Chris Whitty has warned the coming months will be the most difficult period the NHS has endured for decades, as the second wave of coronavirus hits Britain.
The chief medical officer predicted nurses, doctors and other healthcare workers will be stretched to their limits all over again as they battle to save lives and prevent hospitals from being overwhelmed.
Despite working long hours himself in Westminster, Prof Whitty said he was more worried about the wellbeing and mental health of those in the NHS as winter closes in.
“I’m much more concerned about everybody who’s working on the front line because that’s the really hard work,” he said in an interview with the British Medical Journal.
“And as we look forward to what’s going to be an extremely difficult winter for the NHS — one that I suspect, unfortunately, will be unlike any we’ve seen in recent memory — I’m really concerned about the welfare and the morale of all the medical professionals who are working on this, because this is going to be a long and difficult slog.”
What healthcare workers achieved in the first wave, by dramatically expanding capacity in intensive care units up and down the country to prevent the NHS from collapsing, was extraordinary, Prof Whitty, said.
But they will have to do it all over again to get the country through to spring, he warned.
“I think all of us have huge admiration for what people did in the first wave. It was really extraordinary. And we’re going to have to do that again.”
Although much remains unknown about how Covid will be affected by the changing seasons, it should be assumed it will spread more during the winter months as with other respiratory viruses such as regular flu.
“So, my expectation is that, even if we do exactly the same things as we did two or three months ago, rates of infection will be higher,” Prof Whitty said.
“SARS-CoV-2 is significantly more lethal than flu, in every age group apart from maybe children. It’s extremely transmissible, as we’ve seen with these explosive outbreaks around the world. So, I think we have to assume that there will be significant outbreaks and, as a result, significant numbers of people in hospital, some of whom, sadly, will die.”
Even before the pandemic, many hospitals across the NHS needed to call in outside help to cope with a surge in patients during the winter, which will only make the task of controlling the coronavirus more difficult, he added.
According to the government’s latest Covid data, there are currently 14,915 people in hospital being treated for the disease, of which 1,355 are on ventilators receiving the most intensive care.
After a lengthy stretch over the summer where only approximately 100 more people were admitted to hospital with Covid each day, the numbers have climbed rapidly since September. This had risen to 1,800 new hospital admissions on Tuesday, the last day for which national figures are available.
However, since the second lockdown began, the numbers of new cases does appear to have started to level off, from a peak of 31,000 announced on 2 November.
Nevertheless, NHS staff should be prepared for a long struggle ahead to ensure emergency care does not come to a halt if services are over-run, Prof Whitty said.
“We fortunately avoided that in the first wave, but it’s not a given if we don’t take strong action.”
Increasing numbers of politicians, particularly Conservative backbenchers, have spoken out against the lockdown and called instead for the government to follow a ‘herd immunity’ approach instead.
But Prof Whitty insisted this idea was “wrong scientifically, practically, and probably ethically as well”.

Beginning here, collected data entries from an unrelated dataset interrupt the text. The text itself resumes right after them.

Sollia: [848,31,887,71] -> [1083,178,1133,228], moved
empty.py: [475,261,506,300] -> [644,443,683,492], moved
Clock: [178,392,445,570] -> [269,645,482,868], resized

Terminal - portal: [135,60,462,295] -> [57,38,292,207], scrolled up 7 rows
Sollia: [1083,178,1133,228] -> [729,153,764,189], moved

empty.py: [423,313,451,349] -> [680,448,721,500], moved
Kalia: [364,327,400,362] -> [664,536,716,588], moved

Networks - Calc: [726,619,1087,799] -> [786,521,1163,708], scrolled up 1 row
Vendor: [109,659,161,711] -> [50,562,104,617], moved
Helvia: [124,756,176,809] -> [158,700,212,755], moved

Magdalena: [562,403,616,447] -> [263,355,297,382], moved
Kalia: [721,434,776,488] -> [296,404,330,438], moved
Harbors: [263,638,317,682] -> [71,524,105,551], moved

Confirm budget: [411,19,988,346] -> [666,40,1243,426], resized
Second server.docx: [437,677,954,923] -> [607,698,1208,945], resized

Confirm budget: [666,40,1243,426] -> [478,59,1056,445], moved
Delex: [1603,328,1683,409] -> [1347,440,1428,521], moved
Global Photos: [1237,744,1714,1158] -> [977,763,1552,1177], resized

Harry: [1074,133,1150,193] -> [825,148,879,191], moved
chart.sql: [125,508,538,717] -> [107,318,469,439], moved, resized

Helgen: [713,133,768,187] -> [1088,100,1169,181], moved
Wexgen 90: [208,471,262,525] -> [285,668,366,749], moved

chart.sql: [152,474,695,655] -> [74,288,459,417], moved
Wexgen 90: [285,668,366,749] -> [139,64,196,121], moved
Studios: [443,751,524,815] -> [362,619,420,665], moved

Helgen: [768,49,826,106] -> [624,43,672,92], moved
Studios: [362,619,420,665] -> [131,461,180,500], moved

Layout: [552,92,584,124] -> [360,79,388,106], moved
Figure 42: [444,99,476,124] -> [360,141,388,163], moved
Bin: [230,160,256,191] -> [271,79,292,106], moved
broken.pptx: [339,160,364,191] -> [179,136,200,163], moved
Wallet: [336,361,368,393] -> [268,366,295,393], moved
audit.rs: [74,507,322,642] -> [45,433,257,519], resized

“For the great majority of the infections I’ve dealt with — and I’m an infectious disease epidemiologist — you never get herd immunity. You don’t get it for malaria, you don’t get it for HIV, you don’t get it for Ebola.”
Furthermore, it was not even clear if catching and surviving Covid would leave lasting antibodies to prevent you from catching it a second time, he added.
And it was impossible in reality to shield those who were at serious risk of dying from the virus while permitting it to spread through the supposedly less vulnerable population.
“It would lead to a significant number of people dying who otherwise would not have died of this virus,” he stated.
“What we’ve got to do is get this virus down as low as is practical at any point in time, using the tools we’ve got, and expect that we will get medical countermeasures. I have an absolute belief in the ability of science to get us out of this hole. But it is going to take a while before we get to that point.”